From what Mangano tells me, it doesn’t like much of a job at all—at least in the traditional sense of the word. It’s more like a never-ending party. In 2015, Mangano made his official full-album debut on Jekyll + Hyde, which promptly hit No.1 on the Billboard charts. Mangano describes the album as one that brought the band “pretty far into the electronic world.” In other words, as opposed to say, The Foundation, it’s much more slickly produced and featured actual, bonafide, hard-driving rock songs on it, including “Heavy Is the Head,” recorded with the late Chris Cornell on co-lead vocals. What followed two years later was Welcome Home, which Mangano says was an effort by the band to strip things back down again. “We didn’t do any pre-production for that album,” says Mangano. “[Producer Dave Cobb] wanted us to save it for the studio, so he could capture that initial spark.” Clearly, they hit the nail on the head, as the album peaked at No.2 on the Billboard 200 and scored a No.1 record on the country charts.

The band is still touring in support of Welcome Home, and well, it just so happens that the Saratoga Performing Arts Center (SPAC) will be welcoming ZBB on Saturday, September 29 (unfortunately, I have a conflict that night; I’ll be at the Troy Savings Bank Music Hall catching The Weepies, whom I profiled in the “Best Of Everything” issue of saratoga living). For those of you who’ll be at SPAC, know that at least one of the members of ZBB—you guessed it, Mangano—is a Saratoga Springs superfan. “What’s your favorite part of visiting Saratoga?” I ask him. “All of it,” says Mangano. (Good man.) He loves the running trails in the Saratoga Spa State Park, but especially, the mineral water springs, where you can enjoy a good long pull all day, every day. Then he gets a little bit serious. It’s story time. “In 2014, we were in Toronto, and I used to ride a bicycle on the road, and I had a bike wreck in which I dislocated my left ring finger,” he says. “As a bass player, you need that one,” he deadpans. He got rushed to the emergency room and soon found himself in a world of hurt. “So, the next night, we had to go to Saratoga Springs,* and I was determined to get out ahead of this thing,” he says, going out for a run before the show to get some exercise in, possible-second-injury-be-damned. He got to the top of the running trail and found himself in front of one of the park’s springs. He read the literature on the sign next to it. And then this: “I took my injured hand and ran it under this ice-cold water for about ten minutes, and I swear to you, that if it was not for that water, I would not have been able to play that show that night,” says Mangano. “For me, it was a pretty magical experience, so every time I go back now, I try to find the magic again.”

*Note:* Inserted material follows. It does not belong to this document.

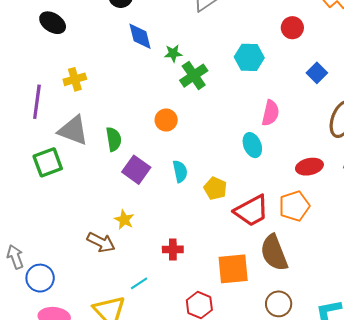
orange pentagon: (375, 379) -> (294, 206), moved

I’ve got to say, I’ve been waiting my entire life to hear a first-person account like that one. In fact, that’s the first time someone has ever told this native Saratogian that Saratoga’s water actually healed him. And now I’m truly convinced. But something I certainly did believe this entire time? That Saratoga’s a magical place. It doesn’t matter whether you’re playing an open mic night at Caffè Lena or in a cover band at Gaffney’s or headlining SPAC, trust me, you’ll feel it.


*According to the band’s publicity house’s website at the time, ZBB went from Toronto to Darien Center, NY, and then to Saratoga.